Excerpted records section start
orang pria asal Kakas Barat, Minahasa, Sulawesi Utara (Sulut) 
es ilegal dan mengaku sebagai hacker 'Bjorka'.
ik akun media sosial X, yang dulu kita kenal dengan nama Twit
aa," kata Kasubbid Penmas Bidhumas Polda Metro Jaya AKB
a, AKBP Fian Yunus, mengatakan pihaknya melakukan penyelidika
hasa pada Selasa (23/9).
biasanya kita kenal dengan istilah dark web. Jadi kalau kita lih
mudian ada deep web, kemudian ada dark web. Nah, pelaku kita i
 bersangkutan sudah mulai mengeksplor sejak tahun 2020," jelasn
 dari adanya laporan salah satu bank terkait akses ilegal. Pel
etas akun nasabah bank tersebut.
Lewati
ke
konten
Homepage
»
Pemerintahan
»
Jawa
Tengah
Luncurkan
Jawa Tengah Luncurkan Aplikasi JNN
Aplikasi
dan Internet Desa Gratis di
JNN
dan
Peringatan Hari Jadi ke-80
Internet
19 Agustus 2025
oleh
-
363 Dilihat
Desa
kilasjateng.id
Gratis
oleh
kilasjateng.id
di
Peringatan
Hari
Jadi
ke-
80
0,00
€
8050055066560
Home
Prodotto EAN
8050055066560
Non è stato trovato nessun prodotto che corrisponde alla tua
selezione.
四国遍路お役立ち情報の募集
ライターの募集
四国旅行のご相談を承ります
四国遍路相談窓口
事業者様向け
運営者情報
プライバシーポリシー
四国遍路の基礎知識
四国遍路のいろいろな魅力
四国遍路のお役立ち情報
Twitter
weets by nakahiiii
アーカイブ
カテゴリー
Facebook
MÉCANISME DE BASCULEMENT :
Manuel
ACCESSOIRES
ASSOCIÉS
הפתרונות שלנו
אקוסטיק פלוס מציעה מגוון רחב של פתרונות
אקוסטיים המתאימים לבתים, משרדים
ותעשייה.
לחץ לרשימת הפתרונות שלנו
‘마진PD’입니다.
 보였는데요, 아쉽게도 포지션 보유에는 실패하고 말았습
Excerpted records section end
Task item: Down to the last line, restate the records exactly.

Answer box:
orang pria asal Kakas Barat, Minahasa, Sulawesi Utara (Sulut) 
es ilegal dan mengaku sebagai hacker 'Bjorka'.
ik akun media sosial X, yang dulu kita kenal dengan nama Twit
aa," kata Kasubbid Penmas Bidhumas Polda Metro Jaya AKB
a, AKBP Fian Yunus, mengatakan pihaknya melakukan penyelidika
hasa pada Selasa (23/9).
biasanya kita kenal dengan istilah dark web. Jadi kalau kita lih
mudian ada deep web, kemudian ada dark web. Nah, pelaku kita i
 bersangkutan sudah mulai mengeksplor sejak tahun 2020," jelasn
 dari adanya laporan salah satu bank terkait akses ilegal. Pel
etas akun nasabah bank tersebut.
Lewati
ke
konten
Homepage
»
Pemerintahan
»
Jawa
Tengah
Luncurkan
Jawa Tengah Luncurkan Aplikasi JNN
Aplikasi
dan Internet Desa Gratis di
JNN
dan
Peringatan Hari Jadi ke-80
Internet
19 Agustus 2025
oleh
-
363 Dilihat
Desa
kilasjateng.id
Gratis
oleh
kilasjateng.id
di
Peringatan
Hari
Jadi
ke-
80
0,00
€
8050055066560
Home
Prodotto EAN
8050055066560
Non è stato trovato nessun prodotto che corrisponde alla tua
selezione.
四国遍路お役立ち情報の募集
ライターの募集
四国旅行のご相談を承ります
四国遍路相談窓口
事業者様向け
運営者情報
プライバシーポリシー
四国遍路の基礎知識
四国遍路のいろいろな魅力
四国遍路のお役立ち情報
Twitter
weets by nakahiiii
アーカイブ
カテゴリー
Facebook
MÉCANISME DE BASCULEMENT :
Manuel
ACCESSOIRES
ASSOCIÉS
הפתרונות שלנו
אקוסטיק פלוס מציעה מגוון רחב של פתרונות
אקוסטיים המתאימים לבתים, משרדים
ותעשייה.
לחץ לרשימת הפתרונות שלנו
‘마진PD’입니다.
 보였는데요, 아쉽게도 포지션 보유에는 실패하고 말았습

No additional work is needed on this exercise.